Exercise requirements:
a: Answer these questions from the fringe benefits tax excerpt:
(i) Who does the excerpt say will receive the expense payment benefit under the arrangement?
(ii) Which paragraph's condition does the excerpt conclude will be satisfied?
(iii) Which subsection of the FBTAA must be considered to decide whether a payment is in respect of remote area housing rent?
b: Pick up the fringe benefits tax excerpt after its final sentence and keep writing it.

Paragraph 60(2A)(a) the recipient of an expense payment fringe benefit in relation to an employer in relation to a year of tax is an employee of the employer;

Based on the facts provided, the recipient of the expense payment benefit (as provided by the Company) under the arrangement will be a current employee of the Company.

Therefore, the condition in paragraph 60(2A)(a) of the FBTAA will be satisfied.

Paragraph 60(2A)(b) the recipient's expenditure is in respect of remote area housing rent connected with a unit of accommodation

In determining whether the amount of a payment made in discharge, or reimbursement of, rent under a salary sacrifice agreement on behalf of the employee, for rent that the employee has incurred to an unrelated third party is 'in respect of a remote area housing rent connected with a unit of accommodation', it is necessary to consider subsection 142(1A) of the FBTAA which sets out the requisite conditions.

Provided data:
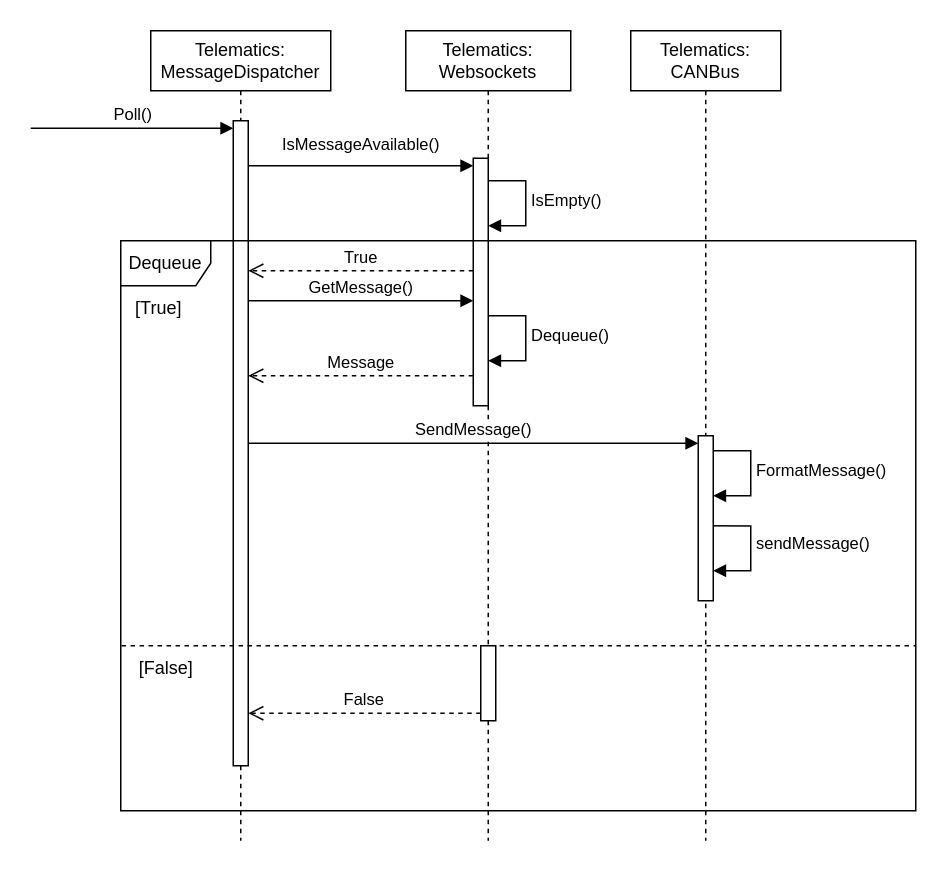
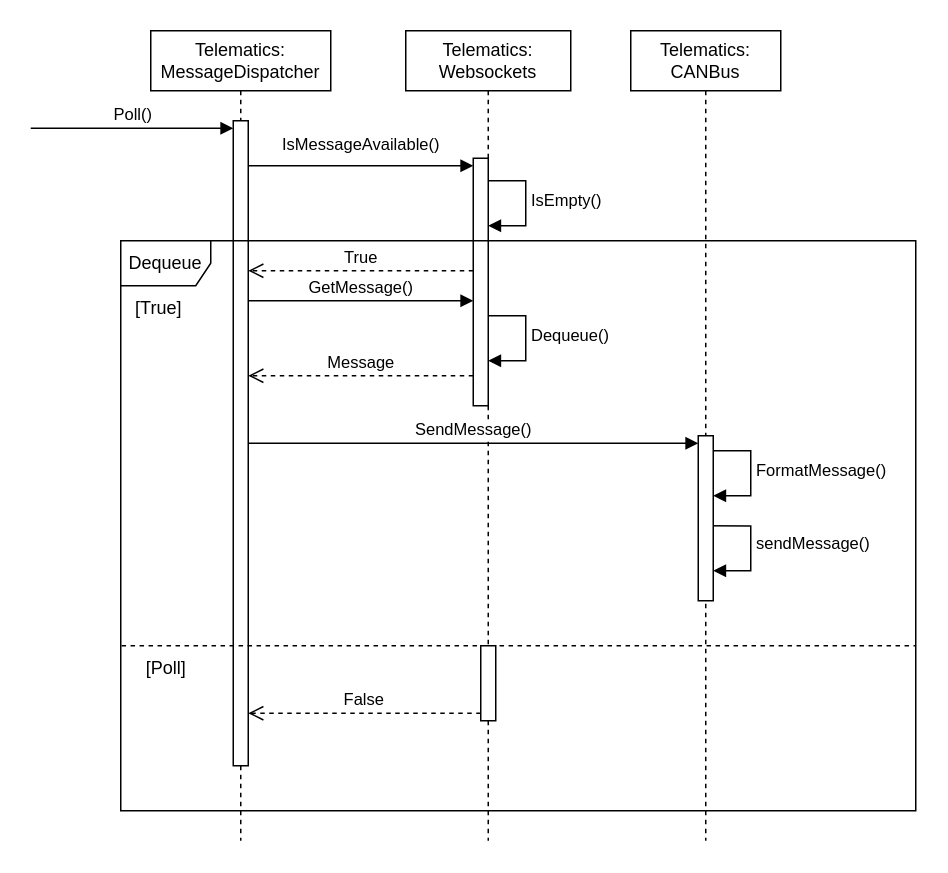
  <mxCell id="0" />
  <mxCell id="1" parent="0" />
  <mxCell id="2" value="sendMessage()" style="html=1;align=left;spacingLeft=2;endArrow=block;rounded=0;edgeStyle=orthogonalEdgeStyle;curved=0;rounded=0;" edge="1" parent="1"><mxGeometry relative="1" as="geometry"><mxPoint x="470" y="350.06" as="sourcePoint" /><Array as="points"><mxPoint x="500" y="380.06" /></Array><mxPoint x="475" y="380.001" as="targetPoint" /></mxGeometry></mxCell>
  <mxCell id="3" value="FormatMessage()" style="html=1;align=left;spacingLeft=2;endArrow=block;rounded=0;edgeStyle=orthogonalEdgeStyle;curved=0;rounded=0;" edge="1" parent="1"><mxGeometry relative="1" as="geometry"><mxPoint x="470" y="300" as="sourcePoint" /><Array as="points"><mxPoint x="500" y="330" /></Array><mxPoint x="475" y="329.999" as="targetPoint" /></mxGeometry></mxCell>
  <mxCell id="4" value="Dequeue()" style="html=1;align=left;spacingLeft=2;endArrow=block;rounded=0;edgeStyle=orthogonalEdgeStyle;curved=0;rounded=0;" edge="1" parent="1"><mxGeometry relative="1" as="geometry"><mxPoint x="320" y="210" as="sourcePoint" /><Array as="points"><mxPoint x="350" y="240" /></Array><mxPoint x="325" y="240" as="targetPoint" /></mxGeometry></mxCell>
  <mxCell id="5" value="IsEmpty()" style="html=1;align=left;spacingLeft=2;endArrow=block;rounded=0;edgeStyle=orthogonalEdgeStyle;curved=0;rounded=0;" edge="1" parent="1"><mxGeometry relative="1" as="geometry"><mxPoint x="320" y="120" as="sourcePoint" /><Array as="points"><mxPoint x="350" y="150" /></Array><mxPoint x="325" y="150" as="targetPoint" /></mxGeometry></mxCell>
  <mxCell id="6" value="Telematics: Websockets" style="shape=umlLifeline;perimeter=lifelinePerimeter;whiteSpace=wrap;html=1;container=1;dropTarget=0;collapsible=0;recursiveResize=0;outlineConnect=0;portConstraint=eastwest;newEdgeStyle={&quot;edgeStyle&quot;:&quot;elbowEdgeStyle&quot;,&quot;elbow&quot;:&quot;vertical&quot;,&quot;curved&quot;:0,&quot;rounded&quot;:0};" vertex="1" parent="1"><mxGeometry x="270" y="20" width="110" height="540" as="geometry" /></mxCell>
  <mxCell id="7" value="" style="html=1;points=[[0,0,0,0,5],[0,1,0,0,-5],[1,0,0,0,5],[1,1,0,0,-5]];perimeter=orthogonalPerimeter;outlineConnect=0;targetShapes=umlLifeline;portConstraint=eastwest;newEdgeStyle={&quot;curved&quot;:0,&quot;rounded&quot;:0};" vertex="1" parent="6"><mxGeometry x="45" y="85" width="10" height="165" as="geometry" /></mxCell>
  <mxCell id="8" value="Telematics: CANBus" style="shape=umlLifeline;perimeter=lifelinePerimeter;whiteSpace=wrap;html=1;container=1;dropTarget=0;collapsible=0;recursiveResize=0;outlineConnect=0;portConstraint=eastwest;newEdgeStyle={&quot;edgeStyle&quot;:&quot;elbowEdgeStyle&quot;,&quot;elbow&quot;:&quot;vertical&quot;,&quot;curved&quot;:0,&quot;rounded&quot;:0};" vertex="1" parent="1"><mxGeometry x="420" y="20" width="100" height="540" as="geometry" /></mxCell>
  <mxCell id="9" value="" style="html=1;points=[[0,0,0,0,5],[0,1,0,0,-5],[1,0,0,0,5],[1,1,0,0,-5]];perimeter=orthogonalPerimeter;outlineConnect=0;targetShapes=umlLifeline;portConstraint=eastwest;newEdgeStyle={&quot;curved&quot;:0,&quot;rounded&quot;:0};" vertex="1" parent="8"><mxGeometry x="45" y="270" width="10" height="110" as="geometry" /></mxCell>
  <mxCell id="10" value="Telematics: MessageDispatcher" style="shape=umlLifeline;perimeter=lifelinePerimeter;whiteSpace=wrap;html=1;container=1;dropTarget=0;collapsible=0;recursiveResize=0;outlineConnect=0;portConstraint=eastwest;newEdgeStyle={&quot;edgeStyle&quot;:&quot;elbowEdgeStyle&quot;,&quot;elbow&quot;:&quot;vertical&quot;,&quot;curved&quot;:0,&quot;rounded&quot;:0};" vertex="1" parent="1"><mxGeometry x="100" y="20" width="120" height="540" as="geometry" /></mxCell>
  <mxCell id="11" value="" style="html=1;points=[[0,0,0,0,5],[0,1,0,0,-5],[1,0,0,0,5],[1,1,0,0,-5]];perimeter=orthogonalPerimeter;outlineConnect=0;targetShapes=umlLifeline;portConstraint=eastwest;newEdgeStyle={&quot;curved&quot;:0,&quot;rounded&quot;:0};" vertex="1" parent="10"><mxGeometry x="55" y="60" width="10" height="430" as="geometry" /></mxCell>
  <mxCell id="12" value="Poll()" style="html=1;verticalAlign=bottom;endArrow=block;curved=0;rounded=0;entryX=0;entryY=0;entryDx=0;entryDy=5;entryPerimeter=0;" edge="1" parent="1" target="11"><mxGeometry width="80" relative="1" as="geometry"><mxPoint x="20" y="85" as="sourcePoint" /><mxPoint x="150" y="90" as="targetPoint" /></mxGeometry></mxCell>
  <mxCell id="13" value="IsMessageAvailable()" style="html=1;verticalAlign=bottom;endArrow=block;curved=0;rounded=0;entryX=0;entryY=0;entryDx=0;entryDy=5;entryPerimeter=0;" edge="1" parent="1" source="11" target="7"><mxGeometry y="5" width="80" relative="1" as="geometry"><mxPoint x="180" y="190" as="sourcePoint" /><mxPoint x="260" y="190" as="targetPoint" /><mxPoint as="offset" /></mxGeometry></mxCell>
  <mxCell id="14" value="True" style="html=1;verticalAlign=bottom;endArrow=open;dashed=1;endSize=8;curved=0;rounded=0;" edge="1" parent="1"><mxGeometry relative="1" as="geometry"><mxPoint x="315" y="180" as="sourcePoint" /><mxPoint x="165" y="180" as="targetPoint" /></mxGeometry></mxCell>
  <mxCell id="15" value="GetMessage()" style="html=1;verticalAlign=bottom;endArrow=block;curved=0;rounded=0;" edge="1" parent="1"><mxGeometry width="80" relative="1" as="geometry"><mxPoint x="165" y="200" as="sourcePoint" /><mxPoint x="315" y="200" as="targetPoint" /></mxGeometry></mxCell>
  <mxCell id="16" value="Message" style="html=1;verticalAlign=bottom;endArrow=open;dashed=1;endSize=8;curved=0;rounded=0;" edge="1" parent="1"><mxGeometry relative="1" as="geometry"><mxPoint x="315" y="250" as="sourcePoint" /><mxPoint x="165" y="250" as="targetPoint" /><mxPoint as="offset" /></mxGeometry></mxCell>
  <mxCell id="17" value="SendMessage()" style="html=1;verticalAlign=bottom;endArrow=block;curved=0;rounded=0;entryX=0;entryY=0;entryDx=0;entryDy=5;entryPerimeter=0;" edge="1" parent="1" target="9"><mxGeometry width="80" relative="1" as="geometry"><mxPoint x="165" y="295" as="sourcePoint" /><mxPoint x="280" y="310" as="targetPoint" /></mxGeometry></mxCell>
  <mxCell id="18" value="Dequeue" style="shape=umlFrame;whiteSpace=wrap;html=1;pointerEvents=0;" vertex="1" parent="1"><mxGeometry x="80" y="160" width="530" height="380" as="geometry" /></mxCell>
  <mxCell id="19" value="[True]" style="text;html=1;align=center;verticalAlign=middle;resizable=0;points=[];autosize=1;strokeColor=none;fillColor=none;" vertex="1" parent="1"><mxGeometry x="80" y="190" width="50" height="30" as="geometry" /></mxCell>
  <mxCell id="20" value="" style="endArrow=none;dashed=1;html=1;rounded=0;entryX=1.002;entryY=0.63;entryDx=0;entryDy=0;entryPerimeter=0;exitX=0.003;exitY=0.63;exitDx=0;exitDy=0;exitPerimeter=0;" edge="1" parent="1"><mxGeometry width="50" height="50" relative="1" as="geometry"><mxPoint x="80.53" y="430" as="sourcePoint" /><mxPoint x="610" y="430" as="targetPoint" /></mxGeometry></mxCell>
- <mxCell id="21" value="[False]" style="text;html=1;align=center;verticalAlign=middle;resizable=0;points=[];autosize=1;strokeColor=none;fillColor=none;" vertex="1" parent="1"><mxGeometry x="80" y="430" width="60" height="30" as="geometry" /></mxCell>
+ <mxCell id="21" value="[Poll]" style="text;html=1;align=center;verticalAlign=middle;resizable=0;points=[];autosize=1;strokeColor=none;fillColor=none;" vertex="1" parent="1"><mxGeometry x="80" y="430" width="60" height="30" as="geometry" /></mxCell>
  <mxCell id="22" value="" style="html=1;points=[[0,0,0,0,5],[0,1,0,0,-5],[1,0,0,0,5],[1,1,0,0,-5]];perimeter=orthogonalPerimeter;outlineConnect=0;targetShapes=umlLifeline;portConstraint=eastwest;newEdgeStyle={&quot;curved&quot;:0,&quot;rounded&quot;:0};" vertex="1" parent="1"><mxGeometry x="320" y="430" width="10" height="50" as="geometry" /></mxCell>
  <mxCell id="23" value="False" style="html=1;verticalAlign=bottom;endArrow=open;dashed=1;endSize=8;curved=0;rounded=0;exitX=0;exitY=1;exitDx=0;exitDy=-5;exitPerimeter=0;" edge="1" parent="1" source="22" target="11"><mxGeometry relative="1" as="geometry"><mxPoint x="280" y="470" as="sourcePoint" /><mxPoint x="200" y="470" as="targetPoint" /></mxGeometry></mxCell>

Task responses:
a:
(i) A current employee of the Company.
(ii) Paragraph 60(2A)(a) of the FBTAA.
(iii) Subsection 142(1A) of the FBTAA, which sets out the requisite conditions.

b:
Subsection 142(1A) of the FBTAA is set out below:

In this Act, a reference, in relation to a year of tax in relation to an employee of an employer, to remote area housing rent connected with a unit of accommodation is a reference to rent or other consideration payable in respect of the subsistence of a lease or licence in respect of the unit of accommodation where:

(a) during the whole of the period (in this subsection referred to as the "occupation period"') in the year of tax when the employee occupied or used the unit of accommodation as his or her usual place of residence:

(i)  the unit of accommodation was situated in a State or internal Territory and was not at a location in, or adjacent to, an eligible urban area; and

(ii)   the employee was a current employee of the employer and the usual place of employment of the employee was not at a location in, or adjacent to, an eligible urban area;

(b)  the common conditions set out in subsection (2E) are satisfied in relation to the occupation period; and

(c)   (Omitted by No 95 of 1988)

(d)  the lease or licence was not granted under:

(i)    a non-arm's length arrangement; or

(ii)   an arrangement that was entered into by any of the parties to the arrangement for the purpose, or for purposes that included the purpose, of enabling the employer to obtain the benefit of the application of section 60.

Each of these conditions will be considered below.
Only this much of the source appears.